Int8 Dot Product Kernel

This module provides SIMD-accelerated int8 dot product computation for reranking candidates after the initial BPS scan.

§Algorithm

dot(Q, V) = Σ_{d=0}^{D-1} Q[d] × V[d]

§Overflow Analysis

For D=768 dimensions with i8 values in [-127, 127]:

max_product = 127 × 127 = 16,129
max_sum = 768 × 16,129 = 12,387,072 < 2^31 - 1 (i32 max)

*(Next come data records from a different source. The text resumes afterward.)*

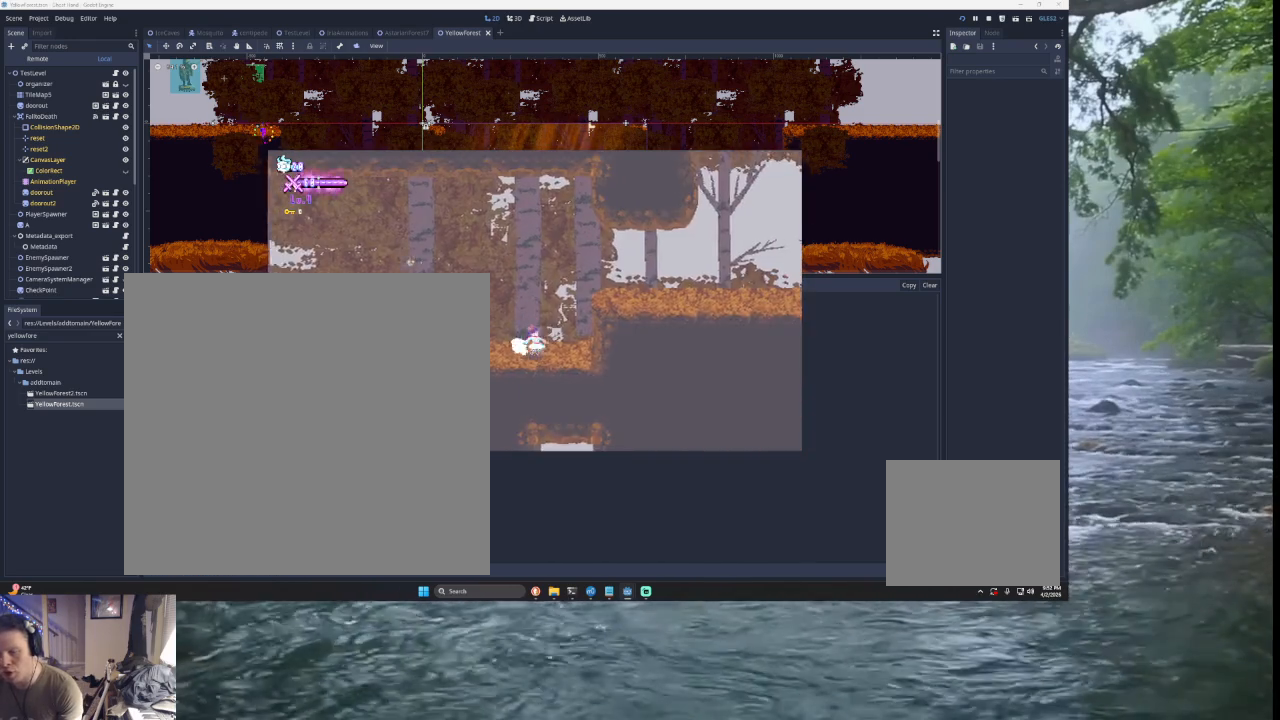
{"buttons": [], "left_stick": "right", "right_stick": "center", "events": [[33, "TRIANGLE", "down"], [67, "left_stick", "right"], [400, "TRIANGLE", "up"]]}
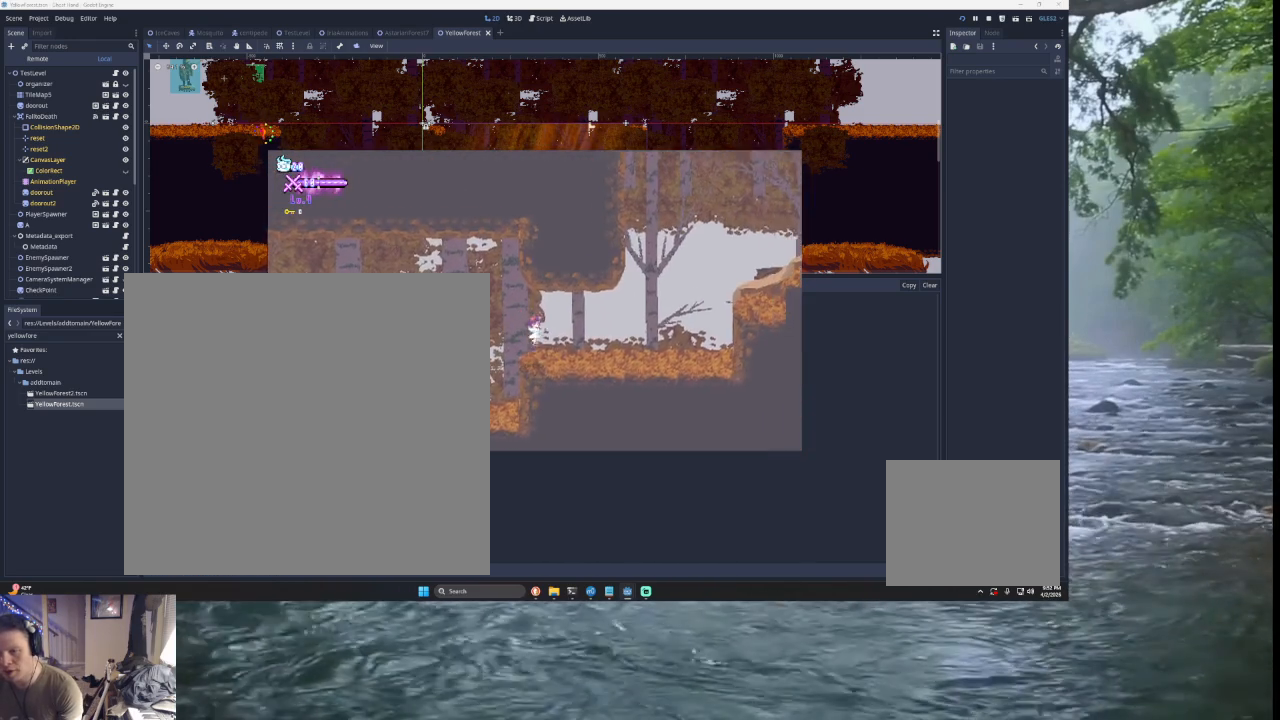
{"buttons": [], "left_stick": "right", "right_stick": "center", "events": []}
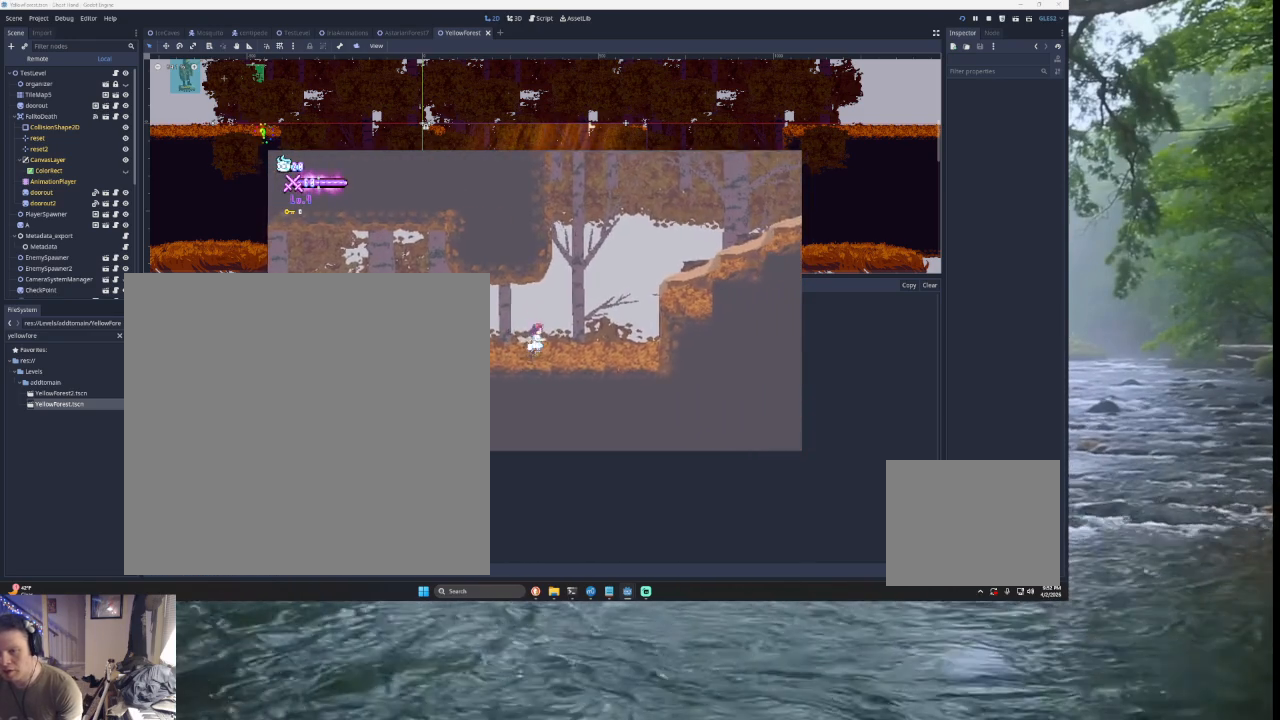
{"buttons": ["TRIANGLE"], "left_stick": "left", "right_stick": "center", "events": [[33, "TRIANGLE", "down"], [233, "TRIANGLE", "up"], [300, "TRIANGLE", "down"], [300, "left_stick", "left"]]}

Thus, i32 accumulation is sufficient.

§Implementation Strategy

§x86_64 AVX2

Uses sign-extension to i16 followed by _mm256_madd_epi16:

  1. Load 32 i8 values
  2. Sign-extend to 2×16 i16 values
  3. Multiply-add pairs: (a0b0 + a1b1) -> i32
  4. Accumulate i32 results

§ARM NEON

Uses vmull_s8 to multiply 8 i8 pairs to i16, then vpadalq_s16 to widen and accumulate to i32.

§Future: VNNI/SDOT

  • AVX-512 VNNI: _mm256_dpbssd_epi32 (single instruction, i8×i8→i32)
  • ARM v8.2 SDOT: vdotq_s32 (single instruction, i8×i8→i32)

Functions§

dot_i8
Compute the dot product of two i8 vectors.
dot_i8_batch
Compute dot products for a batch of vectors with dequantization.
dot_i8_indexed
Compute dot products for indexed candidates.
l2_distance_i8
Compute squared L2 distance between two i8 vectors.